| TASK TO CARRY OUT |
In the excerpt on the BLM's PFC evaluation protocol, how many categories does the proposed site-scoring system use, and what is their range?

| EXCERPT PROVIDED |

☆ ☆ ☆ ☆

The evaluation documents several major flaws in the current
PFC protocol. These include failure to consider: data management,
site scoring, water quality, fish and wildlife habitat, species
of concern, and direct human impacts. The current protocol
also fails to provide any means for quantitative comparisons
between locations such as between reference and study reaches,
between study reaches over time or for consistent record-keeping
and data analysis. Only "yes" or "no" responses are solicited
for the parameters included in the current protocol used by
BLM. Perhaps most disturbing is the fact that the BLM's current
PFC evaluation method fails to strictly abide by the letter
and the spirit of the National Standards and Guidelines for
Healthy Rangelands. Thus, using the BLM's current PFC method
can result in streams being labeled as Properly Functioning,
but not in compliance with the Standards and Guidelines.
The evaluation protocol proposed by Stevens et al. corrects
these deficiencies and demonstrates its application in a series
of comparisons between sites assessed by BLM using the existing
protocol and those same sites assessed by the new protocol.
The inclusion of factors that are not considered in the current
protocol such as wildlife and fisheries, water quality, and
others prevents the possibility of an error whereby a stream/riparian
ecosystem is rated as "functional" when an important element
that could render it "non-functional" is not considered. It
further provides a numerical ranking or site-scoring system
that allows the observer(s) to place the parameter observed
into each of five categories, ranging from fully functional
to non-functional (which is the same ranking framework used
in the BLM's upland rangeland health assessment protocol).
This numerical ranking is then available for more quantitative
comparison using statistics to evaluate differences over time,
between locations and between different elements of the evaluation.

☆ ☆ ☆ ☆

| RAW DATA |
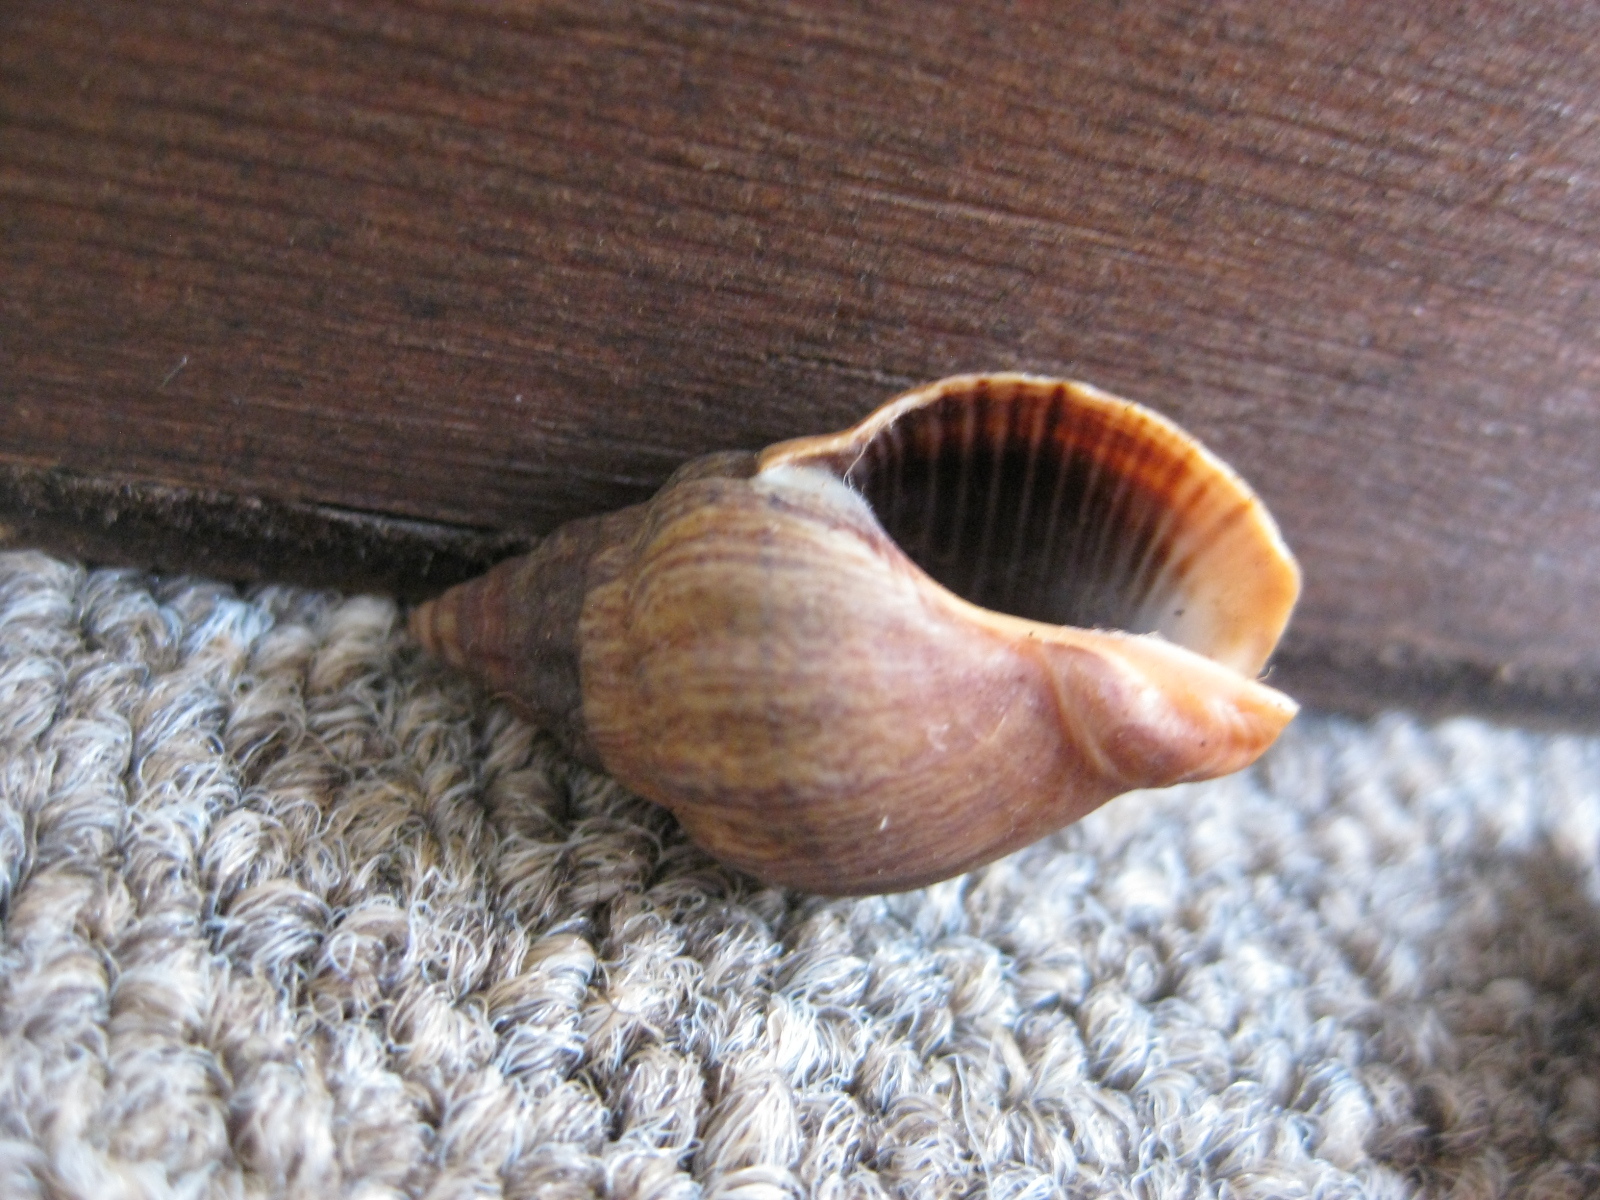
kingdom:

☆ ☆ ☆ ☆

| WORKED SOLUTION |
Five categories, ranging from fully functional to non-functional.